My problem appears when the user types more than one word, for example if he is searching specifically for the "Photocopieur PANASONIC", the results of the query shows the right material as the first result with a _score of 23 but then every other match has the same _score of 13 which can bring some totally different material as the next results (matching only on the brand name for example) even though I whish for other "Photocopieur" to be displayed first.

The way I'm thinking of doing it is by adding "score points" to results that have the most similarities to the best match, for instance I would add a 6 point boost for the same nature.idCat, 4 points for the same nature.idNat and finally 2 points for the same marque.idMrq.

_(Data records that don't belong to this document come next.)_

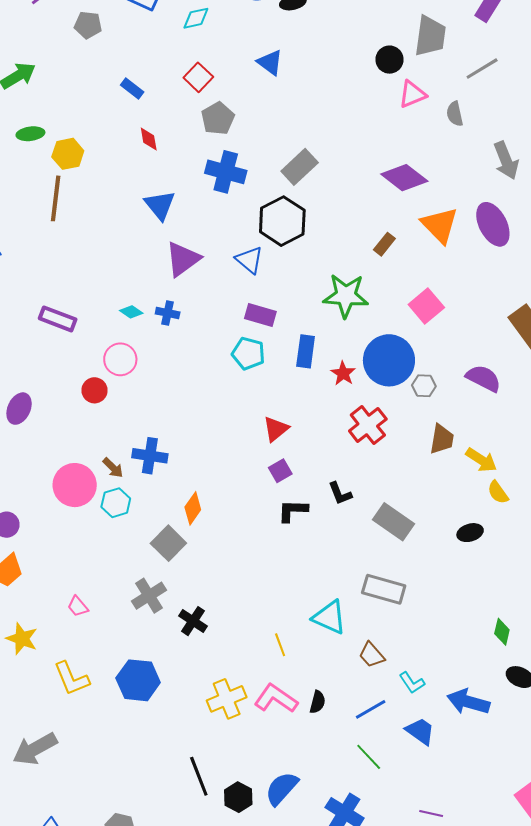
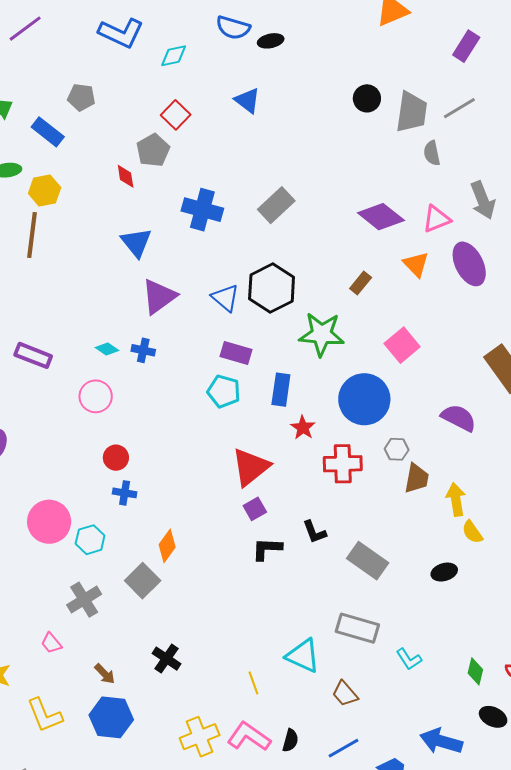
gray pentagon: (88, 25) -> (81, 97), moved
gray trapezoid: (430, 36) -> (412, 112), moved
blue rectangle: (132, 88) -> (48, 132), moved, size x1.4
pink triangle: (412, 94) -> (436, 219), moved
gray pentagon: (218, 118) -> (153, 150), moved
black hexagon: (282, 221) -> (272, 288), moved
orange triangle: (440, 225) -> (416, 264), size x0.7
red star: (343, 373) -> (303, 428), moved
gray hexagon: (424, 386) -> (397, 449), moved
red circle: (95, 390) -> (116, 458), moved
red cross: (368, 425) -> (343, 464), turned 36
red triangle: (276, 429) -> (251, 467), size x1.5
blue cross: (150, 456) -> (125, 493), size x0.7
yellow arrow: (481, 460) -> (456, 499), turned -132
brown arrow: (113, 468) -> (105, 674), moved
gray cross: (149, 596) -> (84, 600), moved
cyan L-shape: (412, 683) -> (409, 659), moved

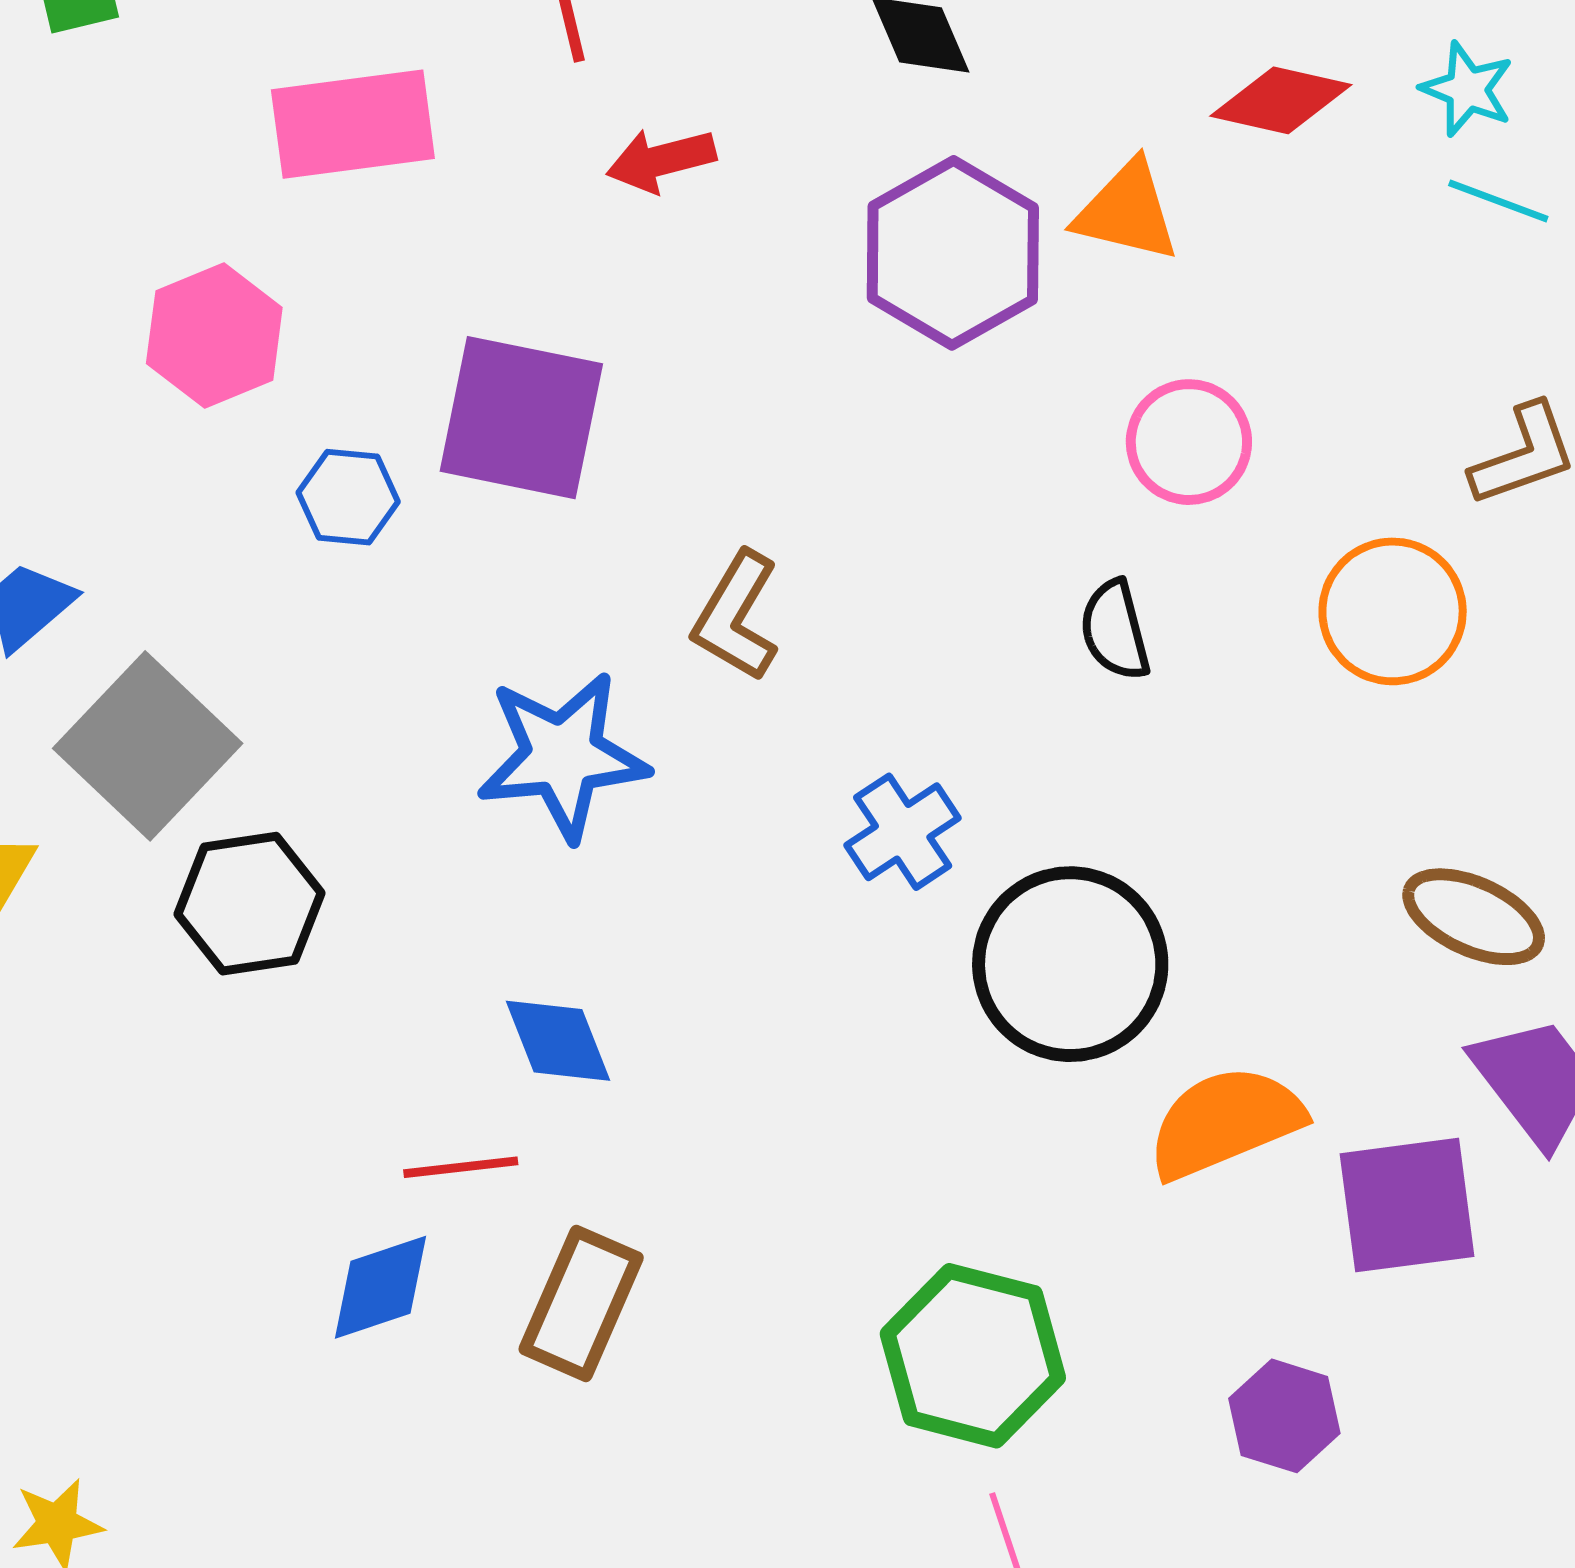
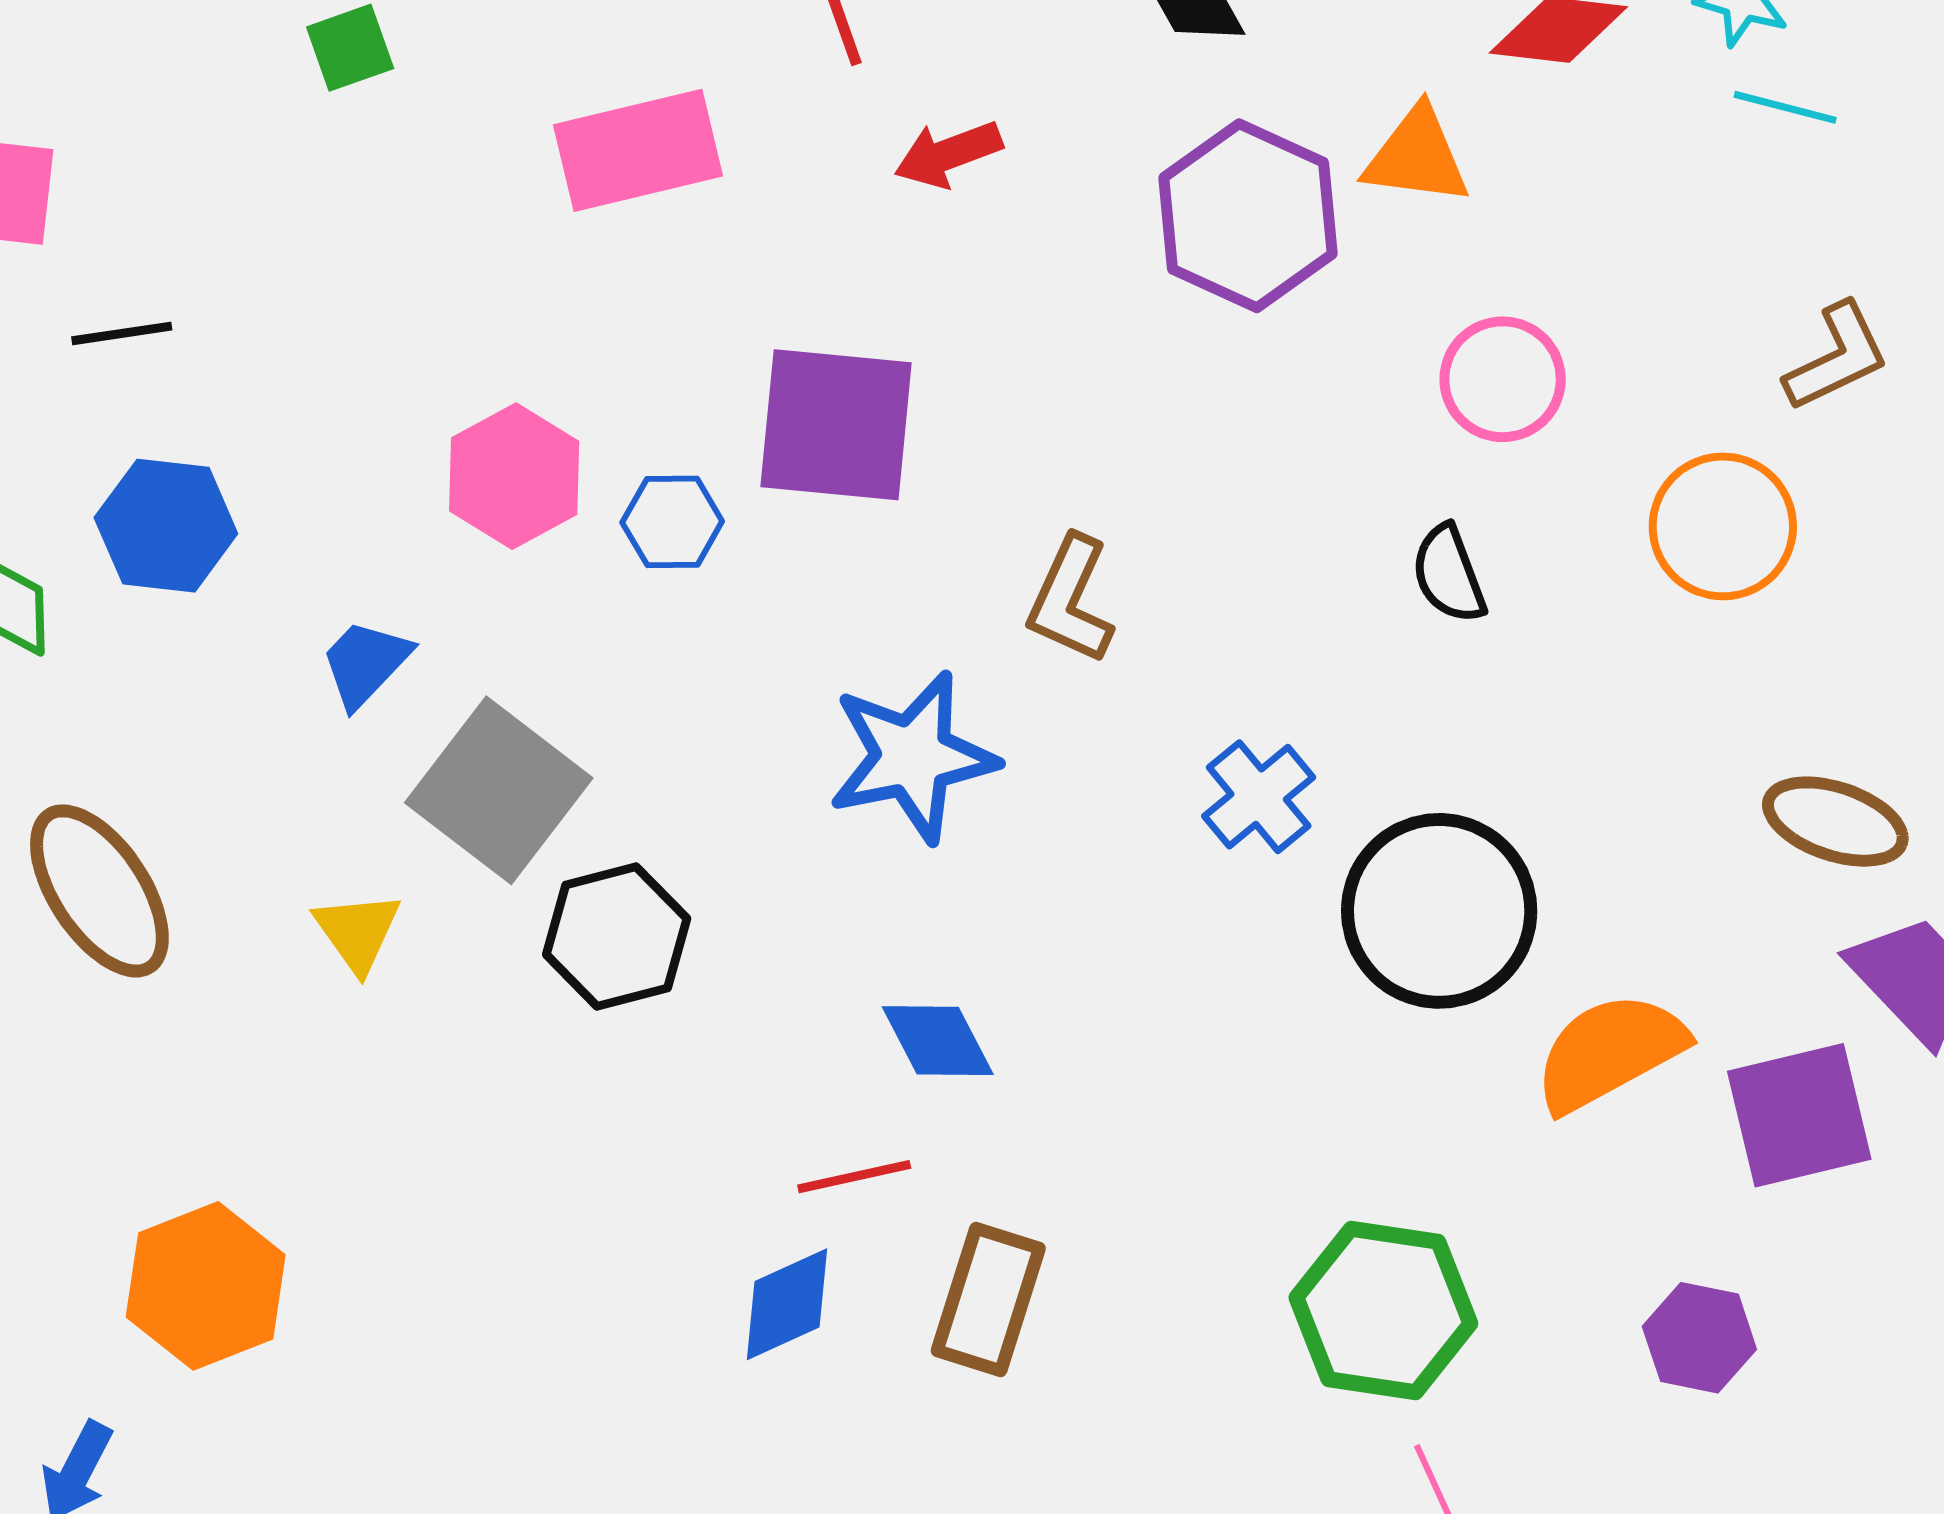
pink hexagon: (214, 336) -> (514, 476), moved

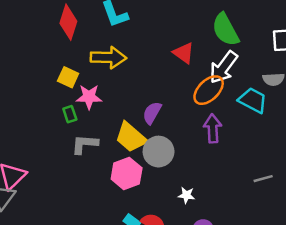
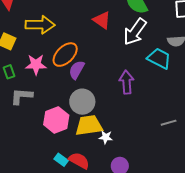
orange ellipse: (209, 90) -> (65, 55), moved
pink star: (89, 97) -> (36, 65), moved
yellow trapezoid: (131, 137) -> (89, 125), moved, turned 132

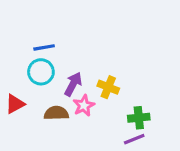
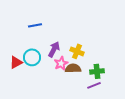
cyan circle: (41, 72) -> (32, 57), moved
brown semicircle: (56, 113) -> (73, 68), moved

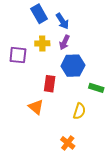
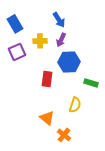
blue rectangle: (39, 14) -> (15, 24), moved
purple square: (18, 55) -> (17, 52), turned -30
orange triangle: (36, 107) -> (47, 118), moved

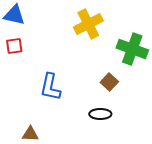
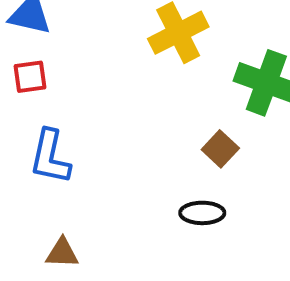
blue L-shape: (50, 87) -> (50, 157), moved

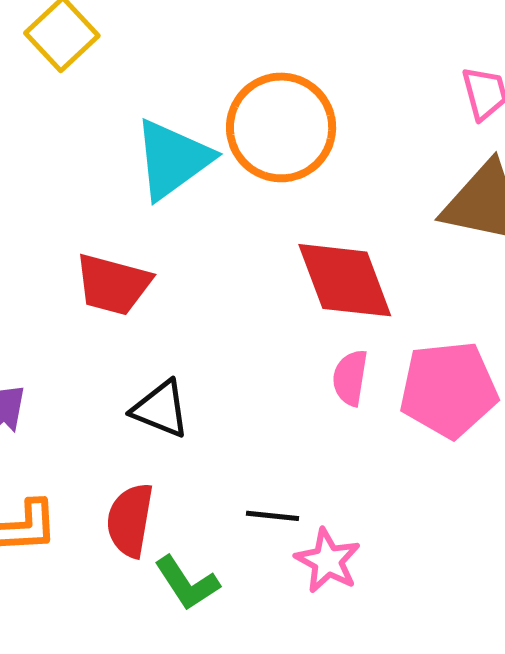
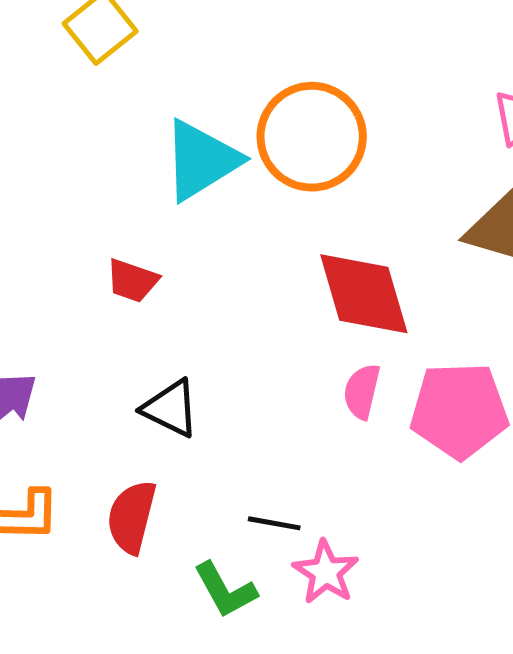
red trapezoid: (113, 284) -> (132, 281), size x0.7
green L-shape: (187, 583) -> (225, 590), moved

Any idea on how I can achieve that ? Is this the correct approach to my problem ?

Natty
  • 497
  • 1
  • 11
  • 23
  • you can add a sort on additional fields "sort": [ { "_score": { "order": "desc" } }, { "nature.idCat": { "order": "desc" } } ]. This will sort first by score then by idCat – jaspreet chahal Sep 04 '21 at 14:50
  • @jaspreetchahal That's what I'm doing right now, but the issue is that the first result is a `nature.idCat: 26` (which are the "Photocopieur") and the next results are ordered by `nature.idCat` descending. I need to get every `nature.idCat: 26` before any other – Natty Sep 16 '21 at 07:58

0 Answers0